I’ve got babies on the brain!!  Poor timing too…I must say.  But there are so many people around me getting preggo that I feel like I’m losing time to have one last little fat lovable giggling mess of a child.

I told my husband that January is the perfect month to get pregnant in, because then I won’t have to be a fat cow through all of the holidays next year…but I just don’t know if I want to go through all the pregnancy stuff again.  The fatigue, the cravings, the hemorrhoids, not to mention the stretch marks!  And, if I’m being honest with myself, I know that having a tiny baby isn’t all fun and games, what with the up all night, the crying, the postpartum depression, the tantrums, the potty training….but I want my kids to have lots of brothers and sisters.

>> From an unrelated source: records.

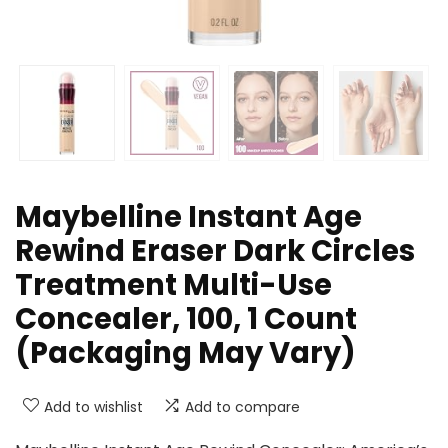
Maybelline Instant Age
Rewind Eraser Dark Circles
Treatment Multi-Use
Concealer, 100, 1 Count
(Packaging May Vary)
Add to wishlist
Add to compare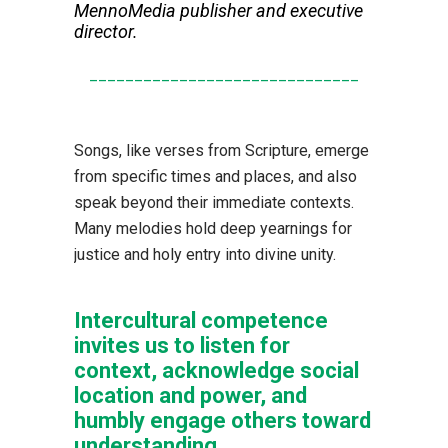
MennoMedia publisher and executive
director.
______________________________
Songs, like verses from Scripture, emerge
from specific times and places, and also
speak beyond their immediate contexts.
Many melodies hold deep yearnings for
justice and holy entry into divine unity.
Intercultural competence
invites us to listen for
context, acknowledge social
location and power, and
humbly engage others toward
understanding.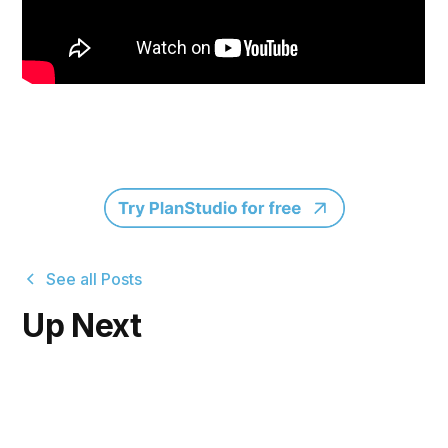
See all Posts
Up Next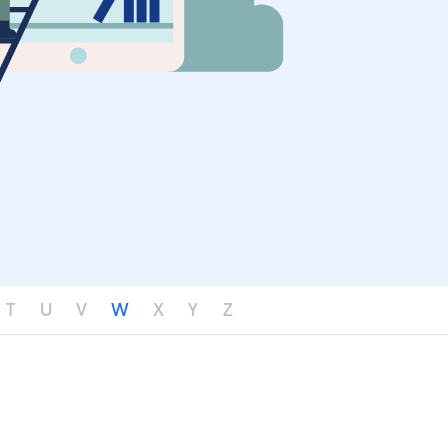
T
U
V
W
X
Y
Z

I think it’s necessary to have lots of people who love you and that you love to rely on in this world.  Family is important.  We all need unconditional love, and no matter how crazy your family is, they have to love you.  Right?  It’s somewhere in the paperwork.  Well, either way, I’m thinking about it.  We’ll see…like I said earlier, my timing is somewhat off, considering the move we’re about to do, the money, and all the other worries of the world.  But part of me feels like if I try to wait until we are truly ready, I won’t do it.  Because I am NOT gonna be 35 and a mommy to a newborn.  Nope.  Just not gonna do it.